Madrid (Espagne), correspondance
On surnomme cette bactérie aquatique « mangeuse de chair », pour la spectaculaire nécrose des tissus qu’elle peut provoquer. Vibrio vulnificus peut se transmettre lors d’une baignade avec une plaie ouverte ou par la consommation de fruits de mer infectés crus ou peu cuits. Avec le changement climatique, elle trouve des conditions idéales pour s’épanouir en mer Méditerranée, particulièrement le long des côtes espagnoles.
« C’est une bactérie qui peut entraîner de graves infections, pouvant dans certains cas extrêmes évoluer en septicémie. Mais ces cas restent tout de même encore rares », tient à rassurer Carmen Amaro, professeure de microbiologie à l’université de Valence.

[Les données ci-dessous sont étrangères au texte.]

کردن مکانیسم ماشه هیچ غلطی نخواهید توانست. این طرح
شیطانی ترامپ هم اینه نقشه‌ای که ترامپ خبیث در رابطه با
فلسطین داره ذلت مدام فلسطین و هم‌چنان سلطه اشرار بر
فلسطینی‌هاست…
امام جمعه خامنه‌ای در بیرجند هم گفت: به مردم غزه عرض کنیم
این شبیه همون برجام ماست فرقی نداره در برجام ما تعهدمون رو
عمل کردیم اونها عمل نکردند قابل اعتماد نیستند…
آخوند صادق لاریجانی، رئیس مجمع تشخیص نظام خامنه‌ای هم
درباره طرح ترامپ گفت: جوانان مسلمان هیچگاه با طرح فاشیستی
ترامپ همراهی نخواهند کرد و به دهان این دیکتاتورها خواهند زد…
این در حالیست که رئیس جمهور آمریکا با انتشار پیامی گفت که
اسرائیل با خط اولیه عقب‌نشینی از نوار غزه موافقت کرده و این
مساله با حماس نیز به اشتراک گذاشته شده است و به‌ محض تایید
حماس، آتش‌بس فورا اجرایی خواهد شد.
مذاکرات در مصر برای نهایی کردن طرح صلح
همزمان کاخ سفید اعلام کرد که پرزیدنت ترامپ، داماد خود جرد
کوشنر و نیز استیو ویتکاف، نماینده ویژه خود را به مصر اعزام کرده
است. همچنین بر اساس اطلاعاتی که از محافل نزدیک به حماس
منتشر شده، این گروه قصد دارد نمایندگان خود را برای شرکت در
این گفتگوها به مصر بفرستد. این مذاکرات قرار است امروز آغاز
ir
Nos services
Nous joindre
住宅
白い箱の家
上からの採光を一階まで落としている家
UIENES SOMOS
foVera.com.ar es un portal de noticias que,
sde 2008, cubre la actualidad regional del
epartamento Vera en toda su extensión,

Les personnes âgées ou celles souffrant de problèmes de santé sont les plus à risque, explique celle qui analyse la présence de cette bactérie sur la côte est de l’Espagne. Dans les cas bénins, elle peut provoquer de la fièvre et des gastro-entérites.
Une étude a recensé 167 infections par différentes formes de Vibrio — toutes n’étant pas aussi dangereuses — entre 2010 et 2023 en Espagne. Un peu plus de 2 % de ces cas seulement étaient liées à la bactérie Vibrio vulnificus. On sait par exemple qu’en 2002 un homme est décédé de la bactérie Vibrio vulnificus après que sa blessure est entrée en contact avec de l’eau de mer. Depuis ce dernier mort recensé officiellement, une autre personne a elle aussi été hospitalisée pendant deux semaines après l’infection d’une blessure sur une plage de la mer Cantabrique en 2007, mais s’en est sortie.
Une augmentation des risques
Les cas documentés en Espagne restent peu nombreux mais risquent de se multiplier, puisque la bactérie Vibrio vulnificus aime les eaux chaudes et modérément salées. On la retrouve principalement dans les estuaires et autour des lagunes où se mélangent eau douce et eau de mer.